__WHAT TO WORK ON__: Return every line below in which "omitted" appears.

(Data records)
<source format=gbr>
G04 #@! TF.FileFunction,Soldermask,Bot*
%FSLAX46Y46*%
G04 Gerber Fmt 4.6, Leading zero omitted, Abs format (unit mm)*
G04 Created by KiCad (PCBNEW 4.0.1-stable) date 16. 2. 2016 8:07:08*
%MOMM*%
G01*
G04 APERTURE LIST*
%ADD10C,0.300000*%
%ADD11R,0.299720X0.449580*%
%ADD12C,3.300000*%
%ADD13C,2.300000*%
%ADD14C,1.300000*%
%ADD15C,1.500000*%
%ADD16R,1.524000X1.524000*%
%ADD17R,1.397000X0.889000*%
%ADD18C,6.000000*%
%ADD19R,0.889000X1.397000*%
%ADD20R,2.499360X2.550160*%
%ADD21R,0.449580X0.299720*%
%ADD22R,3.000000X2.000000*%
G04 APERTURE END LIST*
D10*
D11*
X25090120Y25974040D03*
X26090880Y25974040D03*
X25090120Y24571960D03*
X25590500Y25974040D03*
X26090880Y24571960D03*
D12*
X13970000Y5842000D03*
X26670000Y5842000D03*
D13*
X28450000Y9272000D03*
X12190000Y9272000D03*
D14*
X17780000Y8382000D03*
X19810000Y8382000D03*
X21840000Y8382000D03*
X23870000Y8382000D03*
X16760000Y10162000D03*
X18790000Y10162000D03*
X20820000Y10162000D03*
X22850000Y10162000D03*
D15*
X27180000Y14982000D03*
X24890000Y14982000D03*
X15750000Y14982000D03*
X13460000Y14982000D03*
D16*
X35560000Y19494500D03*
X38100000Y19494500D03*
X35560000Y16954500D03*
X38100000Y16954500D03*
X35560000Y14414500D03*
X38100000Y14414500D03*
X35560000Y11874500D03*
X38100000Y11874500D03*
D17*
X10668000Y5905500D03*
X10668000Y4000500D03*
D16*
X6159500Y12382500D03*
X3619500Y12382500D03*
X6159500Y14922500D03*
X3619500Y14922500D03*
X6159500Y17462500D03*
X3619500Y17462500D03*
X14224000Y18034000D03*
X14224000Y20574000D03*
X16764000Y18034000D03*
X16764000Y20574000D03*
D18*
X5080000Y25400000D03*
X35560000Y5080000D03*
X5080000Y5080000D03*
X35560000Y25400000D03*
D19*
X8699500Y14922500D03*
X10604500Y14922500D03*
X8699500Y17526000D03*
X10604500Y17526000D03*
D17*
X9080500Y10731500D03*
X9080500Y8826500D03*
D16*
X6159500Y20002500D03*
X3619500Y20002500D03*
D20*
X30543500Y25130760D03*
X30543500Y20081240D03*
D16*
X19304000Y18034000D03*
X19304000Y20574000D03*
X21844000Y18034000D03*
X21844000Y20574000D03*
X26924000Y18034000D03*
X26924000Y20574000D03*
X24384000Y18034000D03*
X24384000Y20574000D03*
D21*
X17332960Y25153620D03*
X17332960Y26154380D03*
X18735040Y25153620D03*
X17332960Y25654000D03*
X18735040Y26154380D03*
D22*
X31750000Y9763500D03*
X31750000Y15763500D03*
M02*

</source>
* * *
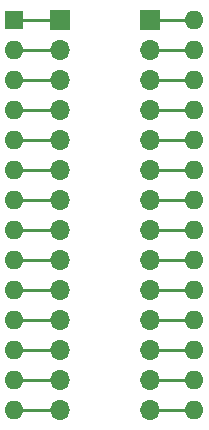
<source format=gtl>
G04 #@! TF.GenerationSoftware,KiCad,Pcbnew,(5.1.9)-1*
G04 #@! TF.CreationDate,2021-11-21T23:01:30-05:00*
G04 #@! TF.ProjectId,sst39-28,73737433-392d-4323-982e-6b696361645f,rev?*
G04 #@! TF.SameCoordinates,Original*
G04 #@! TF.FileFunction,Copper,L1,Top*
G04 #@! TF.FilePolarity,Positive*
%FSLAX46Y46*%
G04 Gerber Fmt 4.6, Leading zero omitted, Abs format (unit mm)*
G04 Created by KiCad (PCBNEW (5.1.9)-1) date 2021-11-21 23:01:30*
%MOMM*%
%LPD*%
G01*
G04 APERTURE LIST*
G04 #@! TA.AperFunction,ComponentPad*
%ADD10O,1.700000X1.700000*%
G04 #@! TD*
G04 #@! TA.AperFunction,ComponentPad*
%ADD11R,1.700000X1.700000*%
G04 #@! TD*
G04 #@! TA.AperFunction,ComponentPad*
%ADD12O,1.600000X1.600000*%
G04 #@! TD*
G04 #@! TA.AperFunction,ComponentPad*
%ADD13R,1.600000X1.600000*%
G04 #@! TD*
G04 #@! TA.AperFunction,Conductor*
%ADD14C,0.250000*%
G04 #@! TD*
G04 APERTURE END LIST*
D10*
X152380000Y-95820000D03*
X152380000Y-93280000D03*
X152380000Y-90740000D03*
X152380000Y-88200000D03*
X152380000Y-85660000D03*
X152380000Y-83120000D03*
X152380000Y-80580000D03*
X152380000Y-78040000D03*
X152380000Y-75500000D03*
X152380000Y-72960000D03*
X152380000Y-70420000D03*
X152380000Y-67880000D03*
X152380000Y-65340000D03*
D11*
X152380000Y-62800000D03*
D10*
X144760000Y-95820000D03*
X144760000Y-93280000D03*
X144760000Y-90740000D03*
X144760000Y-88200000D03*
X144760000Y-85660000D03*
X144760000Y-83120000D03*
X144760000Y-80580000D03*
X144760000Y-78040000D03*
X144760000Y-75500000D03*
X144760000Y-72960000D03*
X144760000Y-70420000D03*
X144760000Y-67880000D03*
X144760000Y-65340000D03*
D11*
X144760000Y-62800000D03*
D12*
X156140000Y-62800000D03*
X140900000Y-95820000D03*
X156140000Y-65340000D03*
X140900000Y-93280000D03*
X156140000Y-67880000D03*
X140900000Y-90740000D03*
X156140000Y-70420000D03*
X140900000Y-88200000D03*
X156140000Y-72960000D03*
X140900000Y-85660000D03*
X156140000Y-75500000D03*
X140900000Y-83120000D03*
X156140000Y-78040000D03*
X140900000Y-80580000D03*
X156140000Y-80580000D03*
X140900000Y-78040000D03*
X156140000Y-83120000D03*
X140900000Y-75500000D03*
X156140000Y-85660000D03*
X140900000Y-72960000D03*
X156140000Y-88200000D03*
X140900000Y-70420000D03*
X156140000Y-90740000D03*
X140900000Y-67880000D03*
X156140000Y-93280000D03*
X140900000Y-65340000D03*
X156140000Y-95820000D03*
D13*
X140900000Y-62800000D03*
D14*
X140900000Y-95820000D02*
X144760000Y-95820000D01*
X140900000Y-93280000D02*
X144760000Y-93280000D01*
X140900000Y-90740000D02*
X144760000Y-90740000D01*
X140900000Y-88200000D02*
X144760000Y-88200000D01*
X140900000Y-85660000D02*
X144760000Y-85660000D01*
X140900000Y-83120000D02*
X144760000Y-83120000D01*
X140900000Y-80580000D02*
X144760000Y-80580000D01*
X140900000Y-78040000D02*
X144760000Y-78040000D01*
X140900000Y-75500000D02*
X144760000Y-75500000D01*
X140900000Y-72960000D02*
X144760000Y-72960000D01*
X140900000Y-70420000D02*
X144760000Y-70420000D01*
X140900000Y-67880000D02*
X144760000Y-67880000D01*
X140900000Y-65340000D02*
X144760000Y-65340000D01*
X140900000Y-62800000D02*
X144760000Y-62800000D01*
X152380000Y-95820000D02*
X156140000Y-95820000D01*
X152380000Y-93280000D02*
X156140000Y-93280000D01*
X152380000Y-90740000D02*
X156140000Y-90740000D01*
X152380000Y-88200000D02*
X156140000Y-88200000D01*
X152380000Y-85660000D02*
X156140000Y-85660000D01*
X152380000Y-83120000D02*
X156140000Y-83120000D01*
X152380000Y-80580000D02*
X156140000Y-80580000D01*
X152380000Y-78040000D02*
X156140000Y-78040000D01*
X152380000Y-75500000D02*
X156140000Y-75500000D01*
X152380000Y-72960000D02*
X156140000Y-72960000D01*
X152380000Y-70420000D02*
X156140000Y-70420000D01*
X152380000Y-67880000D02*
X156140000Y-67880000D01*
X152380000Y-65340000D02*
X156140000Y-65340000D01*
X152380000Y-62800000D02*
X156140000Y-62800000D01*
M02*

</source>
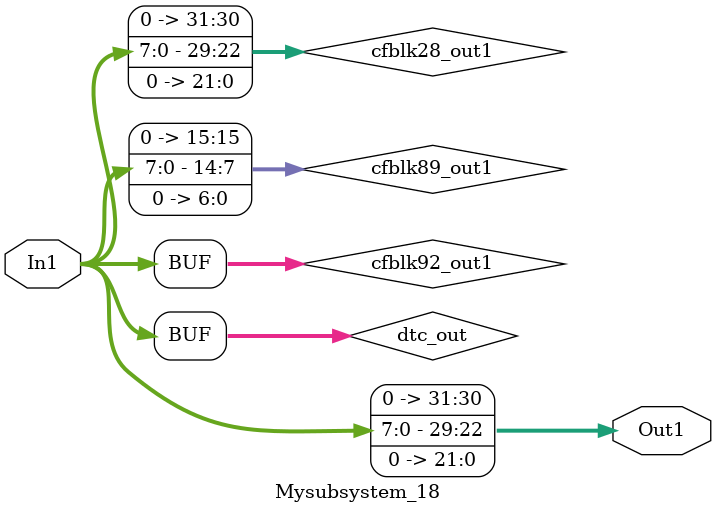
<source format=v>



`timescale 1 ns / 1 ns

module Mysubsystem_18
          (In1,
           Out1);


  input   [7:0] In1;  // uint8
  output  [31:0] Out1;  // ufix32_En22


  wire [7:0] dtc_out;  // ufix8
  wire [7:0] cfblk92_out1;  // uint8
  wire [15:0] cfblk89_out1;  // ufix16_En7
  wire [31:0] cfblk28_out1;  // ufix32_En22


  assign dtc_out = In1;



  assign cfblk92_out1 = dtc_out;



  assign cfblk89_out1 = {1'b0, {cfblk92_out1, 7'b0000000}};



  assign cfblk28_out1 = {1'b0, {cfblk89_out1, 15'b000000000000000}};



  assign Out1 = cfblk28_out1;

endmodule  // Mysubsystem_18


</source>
...
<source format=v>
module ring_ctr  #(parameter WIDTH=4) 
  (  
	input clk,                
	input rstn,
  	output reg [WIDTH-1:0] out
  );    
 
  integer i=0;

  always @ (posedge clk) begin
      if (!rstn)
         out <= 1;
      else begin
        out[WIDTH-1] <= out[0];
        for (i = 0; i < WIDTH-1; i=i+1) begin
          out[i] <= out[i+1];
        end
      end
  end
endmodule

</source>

__TASK OUTPUT__:
G04 Gerber Fmt 4.6, Leading zero omitted, Abs format (unit mm)*
G04 Gerber Fmt 4.6, Leading zero omitted, Abs format (unit mm)*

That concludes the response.